= Problem details =
Below is some data. Retype exactly the lines starting at the one with "after: miska/żółty" and ending at the one with "pos1: [757, 216]".

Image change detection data
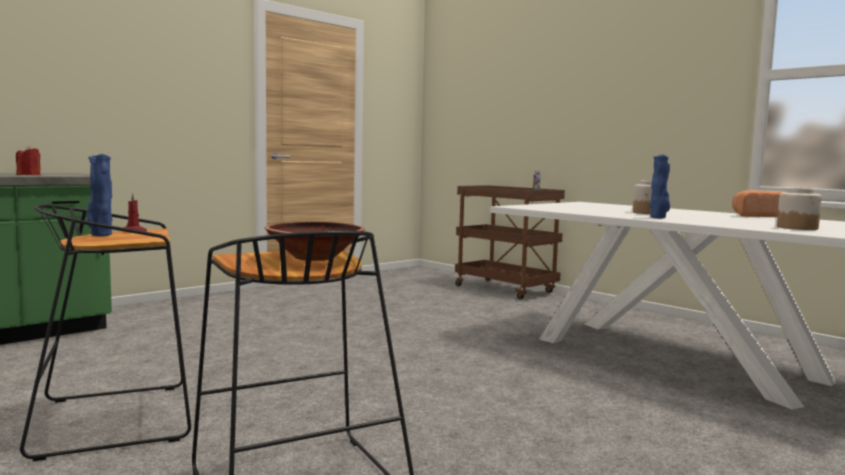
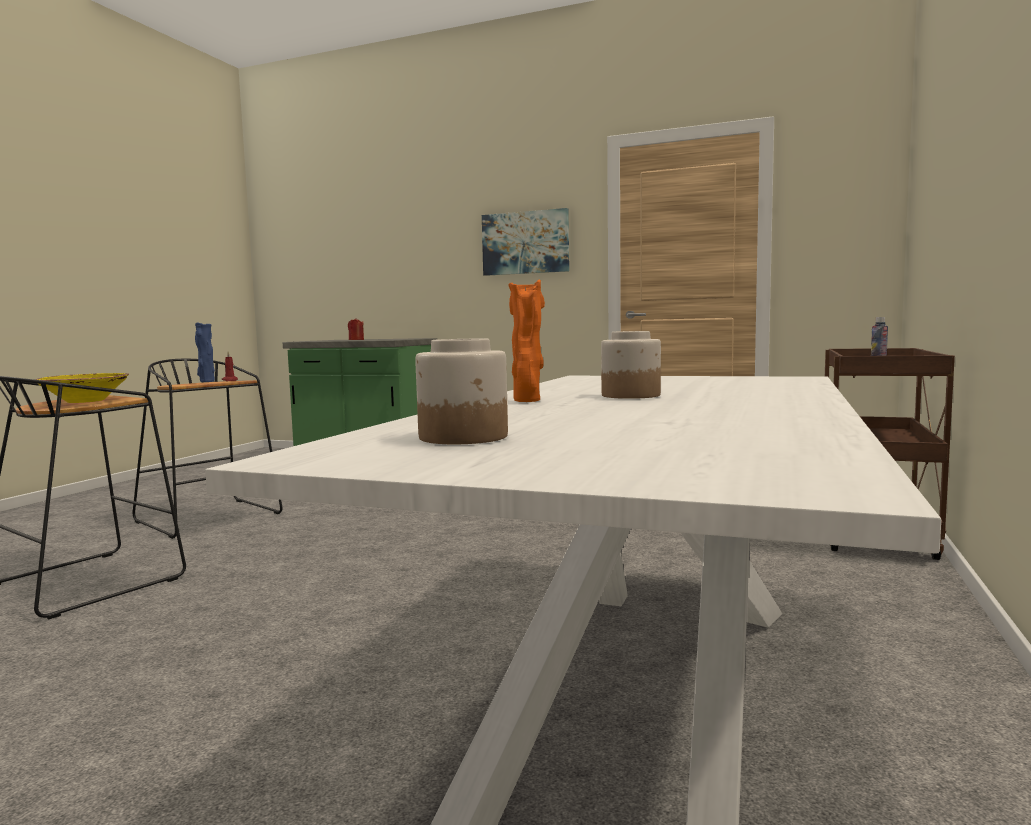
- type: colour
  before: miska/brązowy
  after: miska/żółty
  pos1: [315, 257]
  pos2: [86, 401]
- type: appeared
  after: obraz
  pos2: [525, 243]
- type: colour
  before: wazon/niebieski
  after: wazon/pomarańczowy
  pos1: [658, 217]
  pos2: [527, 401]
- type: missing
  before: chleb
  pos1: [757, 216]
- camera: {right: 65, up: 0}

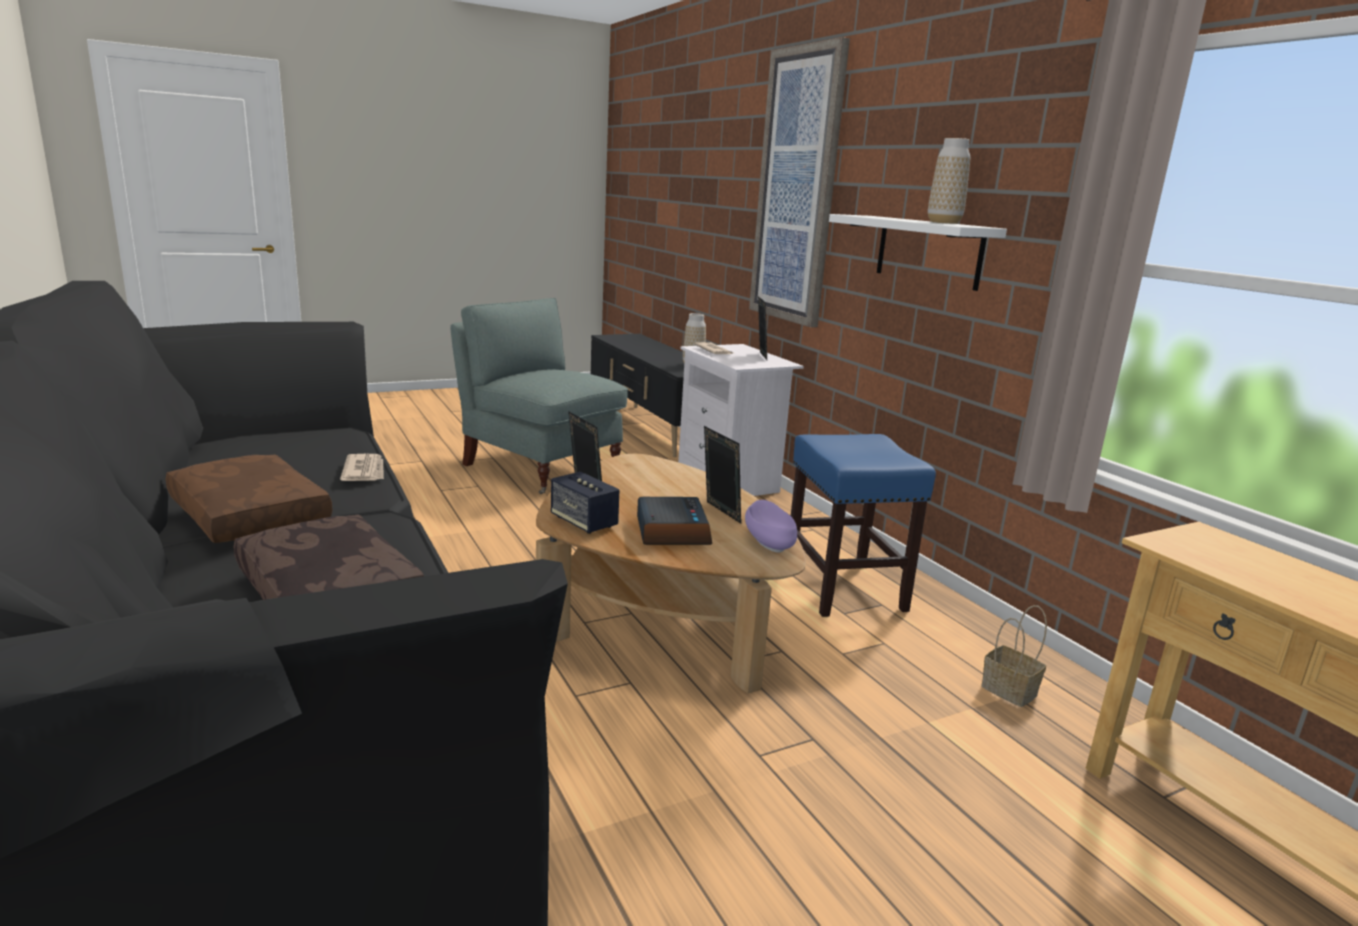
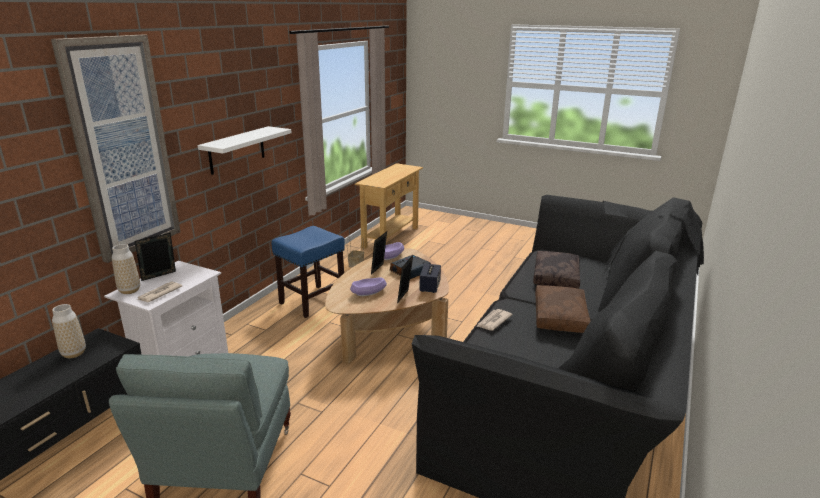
- type: relocated
  before: wazon
  pos1: [944, 222]
  pos2: [129, 290]
- type: appeared
  after: miska/fioletowy
  pos2: [368, 292]
- camera: {right: -125, up: 5}

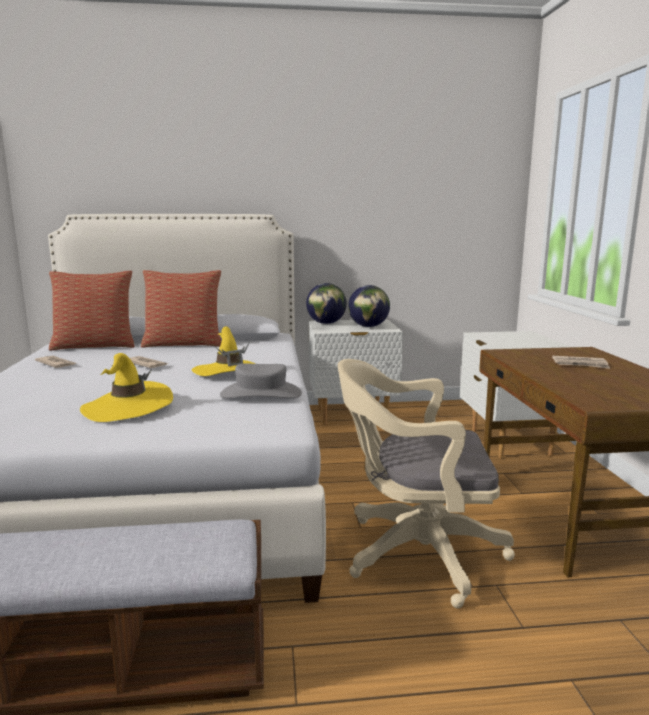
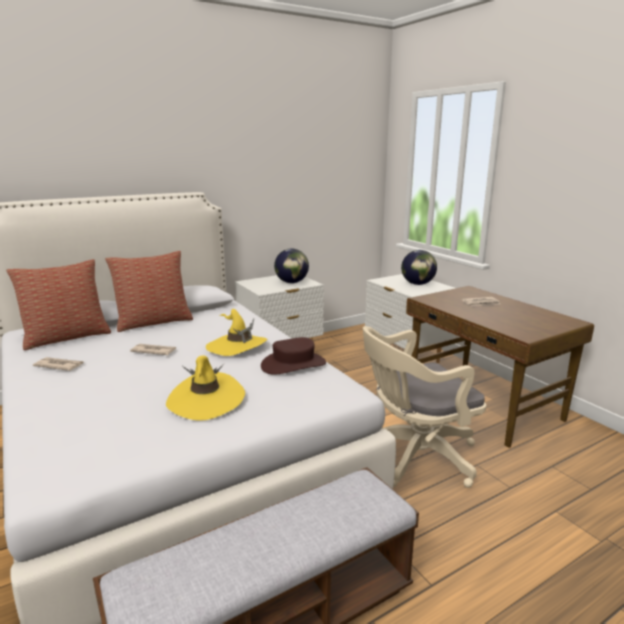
- type: colour
  before: kapelusz/szary
  after: kapelusz/brązowy
  pos1: [261, 394]
  pos2: [293, 364]
- type: relocated
  before: globus
  pos1: [326, 323]
  pos2: [417, 284]
- camera: {right: -25, up: 5}

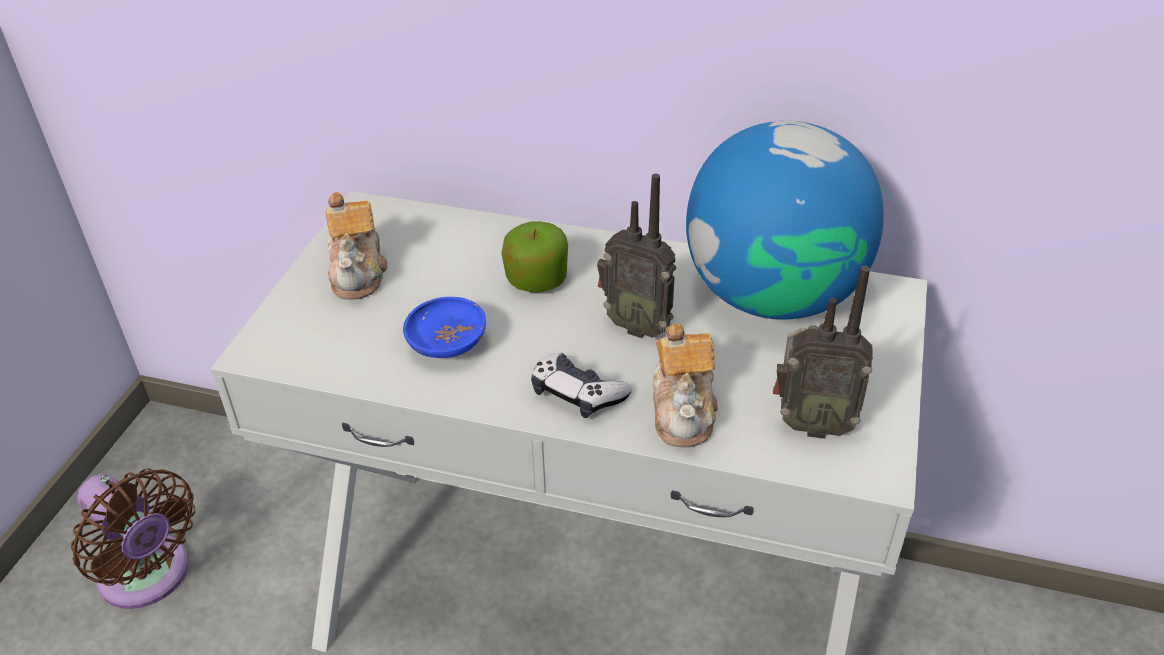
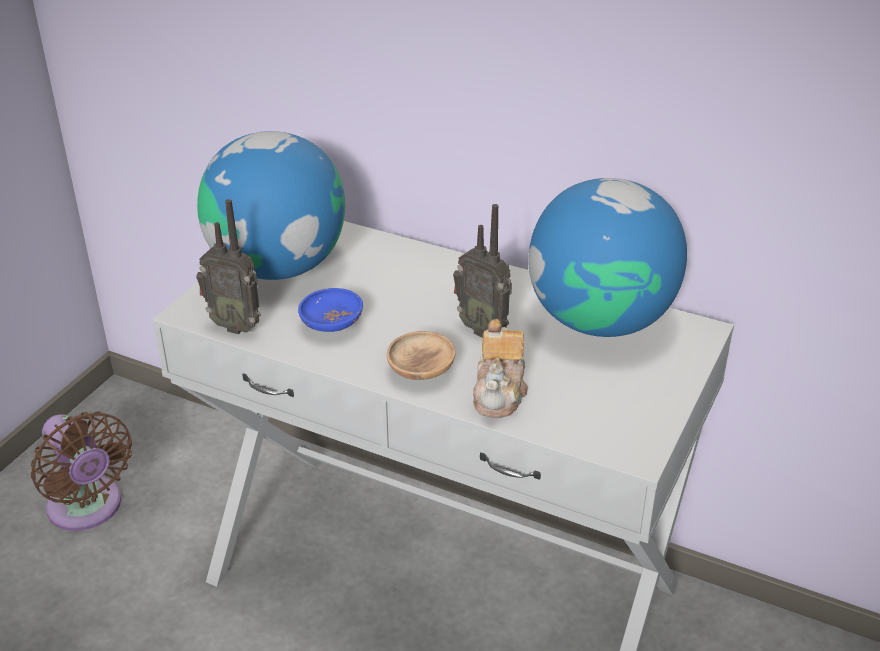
- type: relocated
  before: radio
  pos1: [811, 424]
  pos2: [236, 325]
- type: exchanged
  before: imbryk
  after: globus
  pos1: [358, 272]
  pos2: [278, 266]
- type: exchanged
  before: pad do gier
  after: miska/brązowy
  pos1: [577, 394]
  pos2: [421, 371]
- type: missing
  before: jabłko
  pos1: [536, 280]
- camera: {right: 10, up: -5}

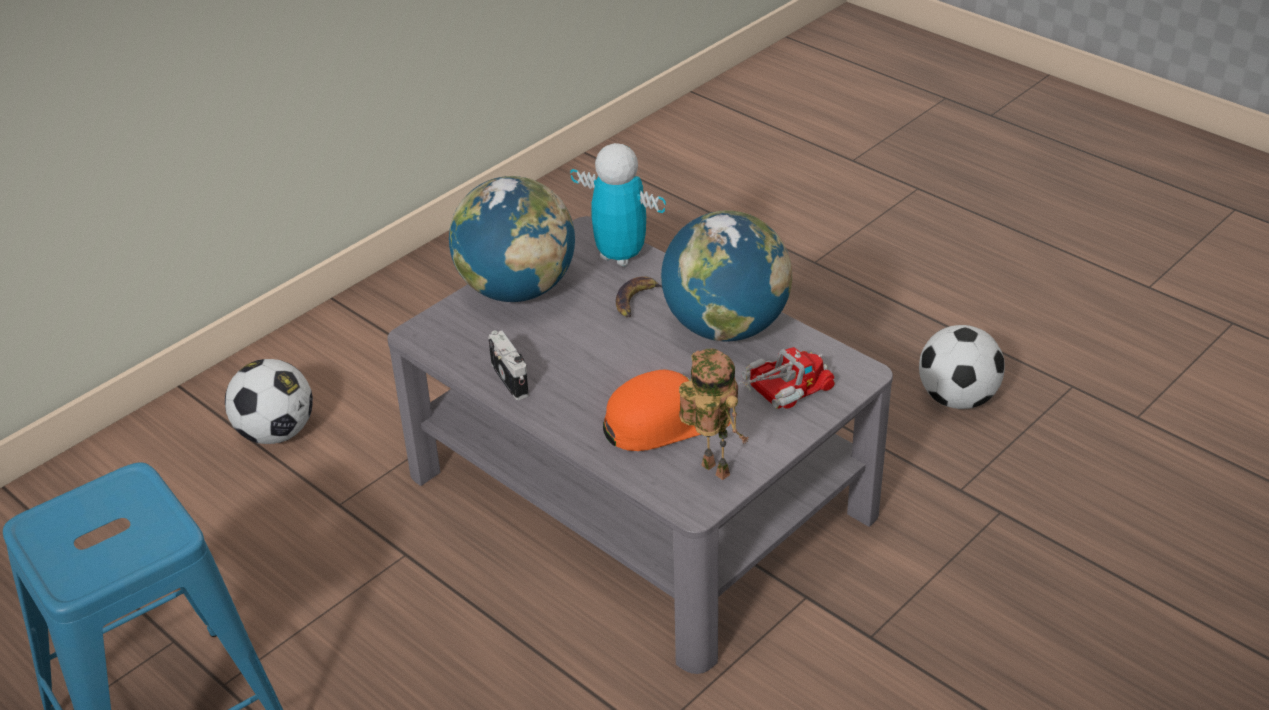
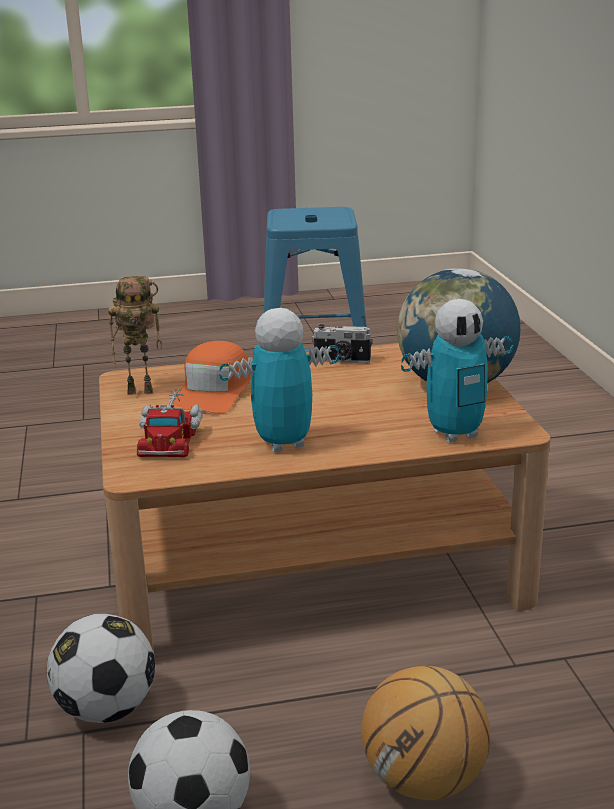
- type: relocated
  before: piłka futbolowa
  pos1: [276, 433]
  pos2: [106, 709]
- type: colour
  before: ława/szary
  after: ława/brązowy
  pos1: [638, 493]
  pos2: [311, 558]
- type: exchanged
  before: globus
  after: robot zabawkowy
  pos1: [725, 327]
  pos2: [283, 444]
- type: appeared
  after: piłka do koszykówki
  pos2: [425, 781]
- type: missing
  before: banan
  pos1: [637, 300]
- camera: {right: 125, up: -15}

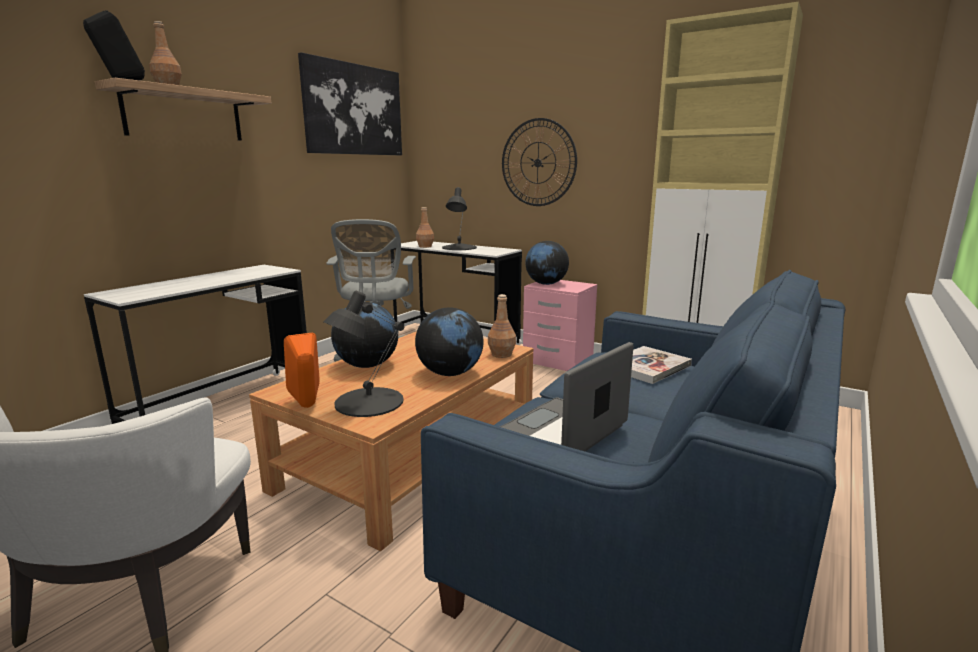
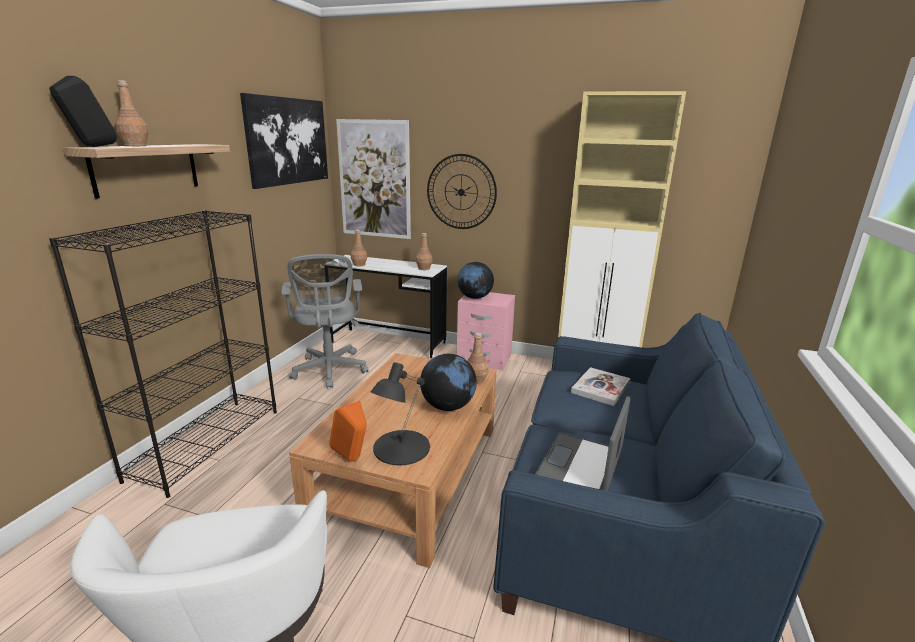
- type: exchanged
  before: biurko/biały
  after: regał/czarny
  pos1: [222, 407]
  pos2: [207, 443]
- type: appeared
  after: obraz
  pos2: [374, 180]
- type: appeared
  after: butelka/brązowy
  pos2: [424, 268]
- type: missing
  before: globus
  pos1: [367, 365]
- type: missing
  before: lampa stołowa/czarny
  pos1: [459, 247]
- camera: {right: -15, up: 5}

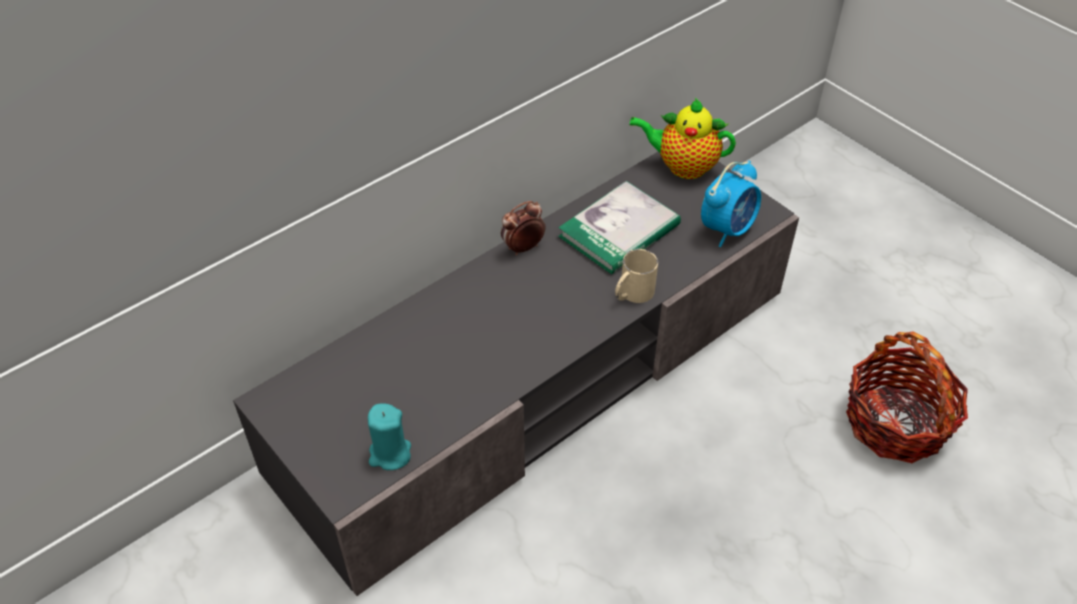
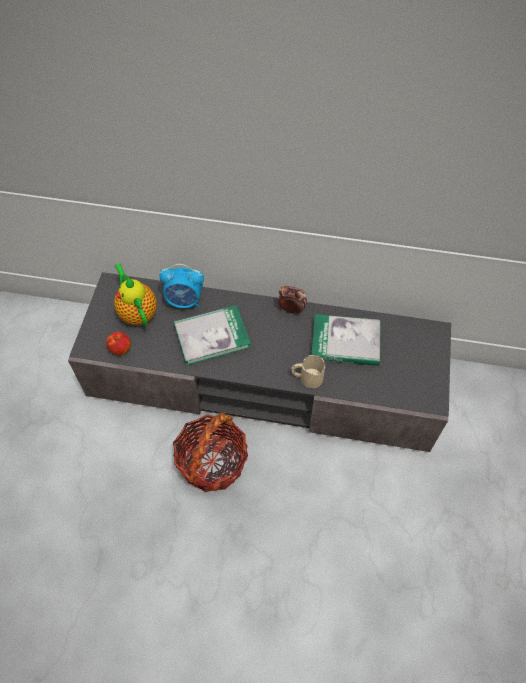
- type: exchanged
  before: świeca/turkusowy
  after: jabłko
  pos1: [390, 454]
  pos2: [120, 349]
- type: relocated
  before: imbryk
  pos1: [682, 166]
  pos2: [137, 312]
- type: relocated
  before: budzik
  pos1: [727, 229]
  pos2: [185, 301]
- type: relocated
  before: koszyk
  pos1: [896, 423]
  pos2: [212, 462]
- type: appeared
  after: książka
  pos2: [212, 336]
- camera: {right: 50, up: 10}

= Answer space =
  after: miska/żółty
  pos1: [315, 257]
  pos2: [86, 401]
- type: appeared
  after: obraz
  pos2: [525, 243]
- type: colour
  before: wazon/niebieski
  after: wazon/pomarańczowy
  pos1: [658, 217]
  pos2: [527, 401]
- type: missing
  before: chleb
  pos1: [757, 216]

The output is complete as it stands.